The warm fall also seems to be having an impact since higher natural gas demand increases industrial yield of helium; more helium is fractionated from natural gas during the Northern hemisphere’s winter.
The article also tells us that Algeria and Qatar are about to become major players in the helium market.
Just don’t tell our current US president.
Addendum: Fellow ScienceBlogger and former Kansan, Josh Rosenau, reminds us of his post from last December on the helium pipeline between Bushton, KS, and Amarillo, TX. While Amarillo is a major shipper of helium, Josh tells us that Kansas is the world’s leading producer.


3 thoughts on “Getting a Rise Out of Helium

  1. Amarillo native, Biggs, noted the 50-foot high helium molecule in town . . .
    Um, since Helium is a noble gas, it doesn’t form molecules.
    (Yes, some of the heavier noble gases can be forced into a molecule, but not, as far as I know, Helium.)

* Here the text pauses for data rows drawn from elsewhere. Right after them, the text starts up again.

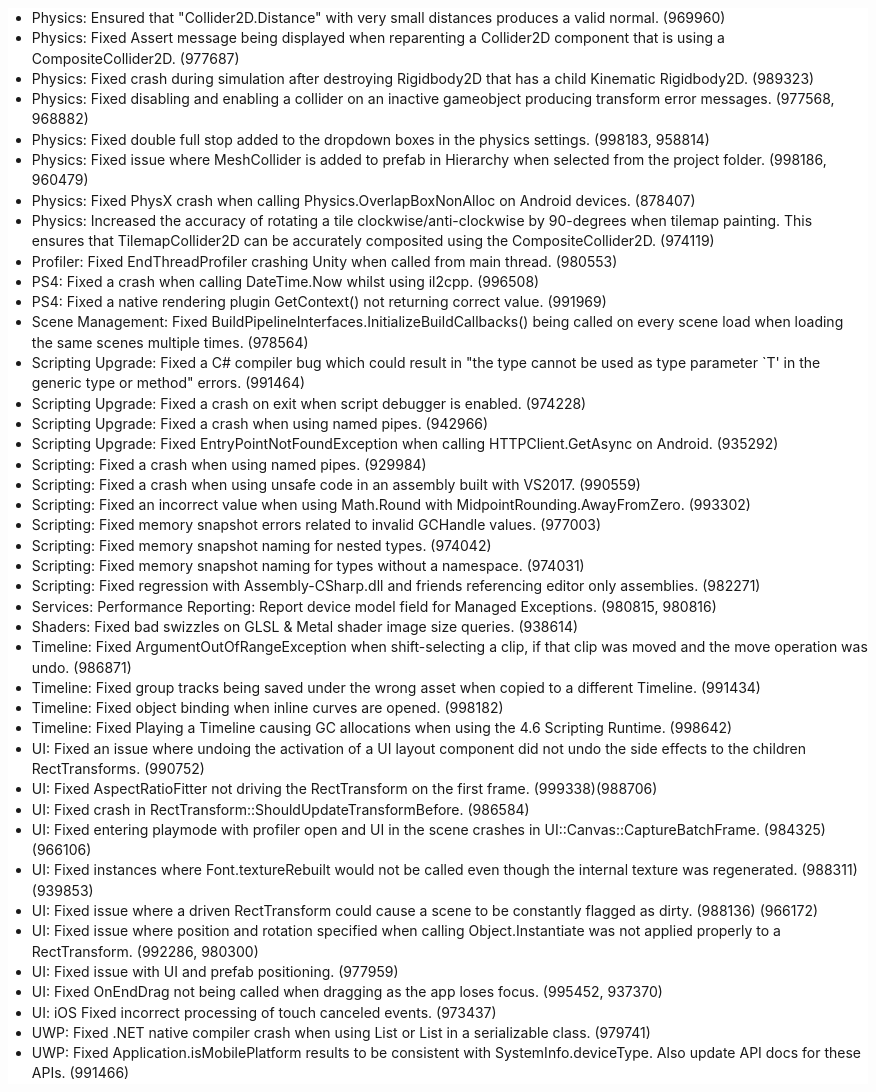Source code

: *   Physics: Ensured that "Collider2D.Distance" with very small distances produces a valid normal. (969960)
*   Physics: Fixed Assert message being displayed when reparenting a Collider2D component that is using a CompositeCollider2D. (977687)
*   Physics: Fixed crash during simulation after destroying Rigidbody2D that has a child Kinematic Rigidbody2D. (989323)
*   Physics: Fixed disabling and enabling a collider on an inactive gameobject producing transform error messages. (977568, 968882)
*   Physics: Fixed double full stop added to the dropdown boxes in the physics settings. (998183, 958814)
*   Physics: Fixed issue where MeshCollider is added to prefab in Hierarchy when selected from the project folder. (998186, 960479)
*   Physics: Fixed PhysX crash when calling Physics.OverlapBoxNonAlloc on Android devices. (878407)
*   Physics: Increased the accuracy of rotating a tile clockwise/anti-clockwise by 90-degrees when tilemap painting. This ensures that TilemapCollider2D can be accurately composited using the CompositeCollider2D. (974119)
*   Profiler: Fixed EndThreadProfiler crashing Unity when called from main thread. (980553)
*   PS4: Fixed a crash when calling DateTime.Now whilst using il2cpp. (996508)
*   PS4: Fixed a native rendering plugin GetContext() not returning correct value. (991969)
*   Scene Management: Fixed BuildPipelineInterfaces.InitializeBuildCallbacks() being called on every scene load when loading the same scenes multiple times. (978564)
*   Scripting Upgrade: Fixed a C# compiler bug which could result in "the type cannot be used as type parameter \`T' in the generic type or method" errors. (991464)
*   Scripting Upgrade: Fixed a crash on exit when script debugger is enabled. (974228)
*   Scripting Upgrade: Fixed a crash when using named pipes. (942966)
*   Scripting Upgrade: Fixed EntryPointNotFoundException when calling HTTPClient.GetAsync on Android. (935292)
*   Scripting: Fixed a crash when using named pipes. (929984)
*   Scripting: Fixed a crash when using unsafe code in an assembly built with VS2017. (990559)
*   Scripting: Fixed an incorrect value when using Math.Round with MidpointRounding.AwayFromZero. (993302)
*   Scripting: Fixed memory snapshot errors related to invalid GCHandle values. (977003)
*   Scripting: Fixed memory snapshot naming for nested types. (974042)
*   Scripting: Fixed memory snapshot naming for types without a namespace. (974031)
*   Scripting: Fixed regression with Assembly-CSharp.dll and friends referencing editor only assemblies. (982271)
*   Services: Performance Reporting: Report device model field for Managed Exceptions. (980815, 980816)
*   Shaders: Fixed bad swizzles on GLSL & Metal shader image size queries. (938614)
*   Timeline: Fixed ArgumentOutOfRangeException when shift-selecting a clip, if that clip was moved and the move operation was undo. (986871)
*   Timeline: Fixed group tracks being saved under the wrong asset when copied to a different Timeline. (991434)
*   Timeline: Fixed object binding when inline curves are opened. (998182)
*   Timeline: Fixed Playing a Timeline causing GC allocations when using the 4.6 Scripting Runtime. (998642)
*   UI: Fixed an issue where undoing the activation of a UI layout component did not undo the side effects to the children RectTransforms. (990752)
*   UI: Fixed AspectRatioFitter not driving the RectTransform on the first frame. (999338)(988706)
*   UI: Fixed crash in RectTransform::ShouldUpdateTransformBefore. (986584)
*   UI: Fixed entering playmode with profiler open and UI in the scene crashes in UI::Canvas::CaptureBatchFrame. (984325) (966106)
*   UI: Fixed instances where Font.textureRebuilt would not be called even though the internal texture was regenerated. (988311) (939853)
*   UI: Fixed issue where a driven RectTransform could cause a scene to be constantly flagged as dirty. (988136) (966172)
*   UI: Fixed issue where position and rotation specified when calling Object.Instantiate was not applied properly to a RectTransform. (992286, 980300)
*   UI: Fixed issue with UI and prefab positioning. (977959)
*   UI: Fixed OnEndDrag not being called when dragging as the app loses focus. (995452, 937370)
*   UI: iOS Fixed incorrect processing of touch canceled events. (973437)
*   UWP: Fixed .NET native compiler crash when using List or List in a serializable class. (979741)
*   UWP: Fixed Application.isMobilePlatform results to be consistent with SystemInfo.deviceType. Also update API docs for these APIs. (991466)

  2. People who work on the kinetics of gases often call noble gases, as any other gas particle, ‘molecules’, whether or not they occur as a stable cluster of more than one atom. The strict rule of molecules being made of at least 2 atoms is not so strict there. Rules, even strict ones, are made to be broken. A geologist for instance would be unlikely to call a quartz crytal a ‘molecule’, even though strictly speaking you could put forth that case.
    And He can (briefly) form a dimeric molecule, but only under extreme conditions involving lasers and plasmas and ultra-low temperatures.